The US manufacturer caused a storm in November when it revealed the Mustang Mach-E as its first bespoke EV. High-level sources have indicated that Ford is already considering expanding the family to appeal to a wider range of customers.
Speaking to Auto Express, Ford of Europe’s Chief Designer Murat Gueler said: “The Mustang influence wasn’t considered until an earlier direction with the car wasn’t really working. Once we introduced Mustang as inspiration, it came together quickly. We’re really excited by what this brings to the electric car, and yes we have already talked about expansion, to some sort of family.”

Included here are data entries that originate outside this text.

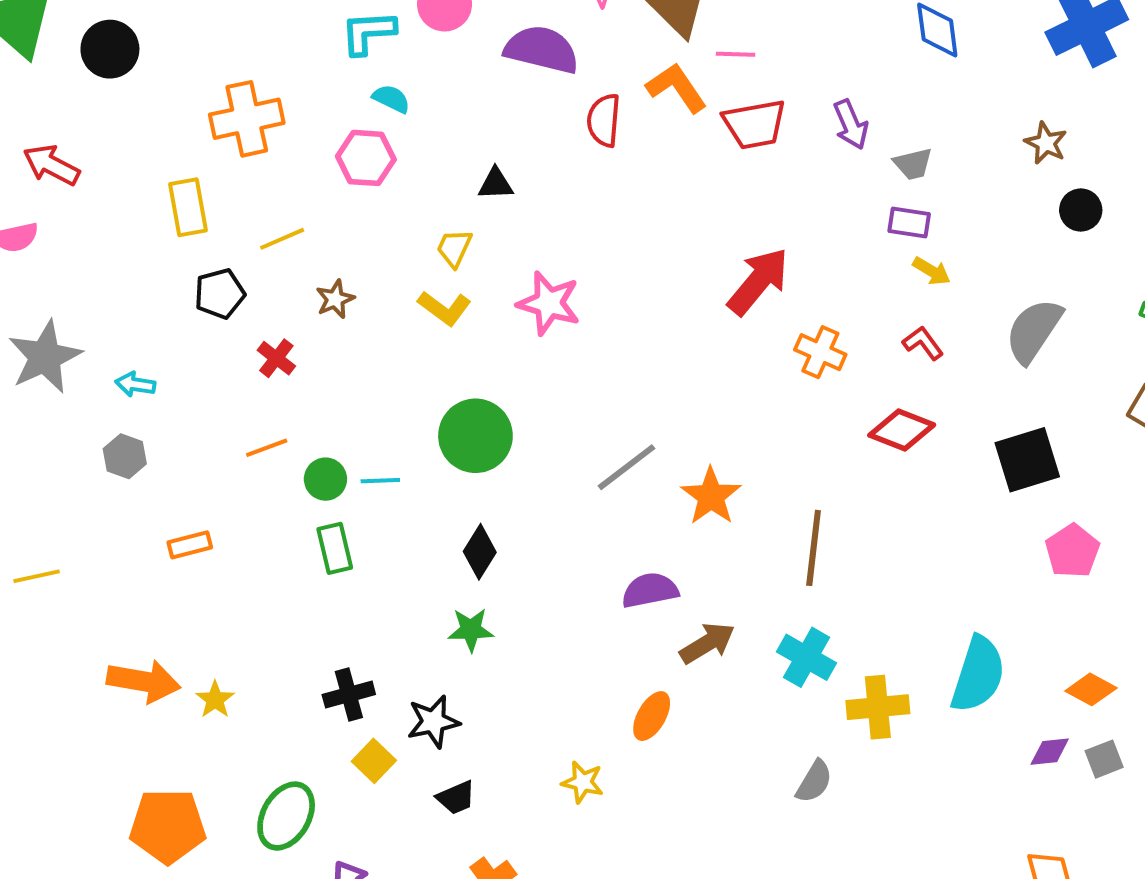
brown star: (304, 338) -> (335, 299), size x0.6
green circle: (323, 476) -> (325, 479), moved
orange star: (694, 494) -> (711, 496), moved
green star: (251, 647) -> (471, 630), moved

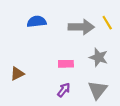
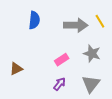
blue semicircle: (37, 22) -> (34, 20), turned 102
pink rectangle: (66, 64) -> (62, 60), turned -32

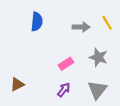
gray arrow: (76, 25) -> (81, 27), size x0.7
brown triangle: (16, 69) -> (17, 84), moved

Ford already has a plan for smaller EVs – based on an agreement with the VW Group to license its MEB all-electric vehicle platform. But we understand that in early November executives and engineers from Ford met VW counterparts to discuss how the new architecture – which underpins the ID.3 – could be adapted to better fit Ford’s needs.
A particular area raised during the talks is said to be the position of the front bulkhead and cowl – the base of the windscreen, in effect. VW has pushed the cowl relatively far forward, lengthening the gap between the steering wheel and the base of the screen to help fit the augmented-reality head-up display tech from the ID.3. This makes the bonnet quite short, so it’s harder for Ford to create a smaller model with the stance, roofline and profile of a Mustang.
Ted Cannis, global director of electrification at Ford, told us: “It’s key that we have enough flexibility, and it’s important to have enough differentiation and the kind of performance you expect from a Ford. A lot of that was done in the early part of the negotiations with VW. The parameters that we’ve seen, we can make a great Ford.”
Our exclusive images show how a baby Mustang EV could look on the shorter wheelbase of the MEB platform, mixing an aggressive roofline with typical cues around the front and rear lights.
Gueler told us that any smaller Mustang EV would have a different profile than the Mach-E, but the vehicle would almost certainly be a crossover in any case.
The MEB platform can support rear- and four-wheel drive, and it’s likely that Ford would offer both layouts and a number of different battery sizes. That could give the baby Mustang EV up to 302bhp and a 300-mile range.
The deciding factor on badging the smaller EV as a Mustang could be customer reception to the Mach-E. Resistance to the badge – which replaces all Ford branding on the Mach-E – could yet lead to a rethink on how to somehow mix the latest arrivals with the existing model in an EV family.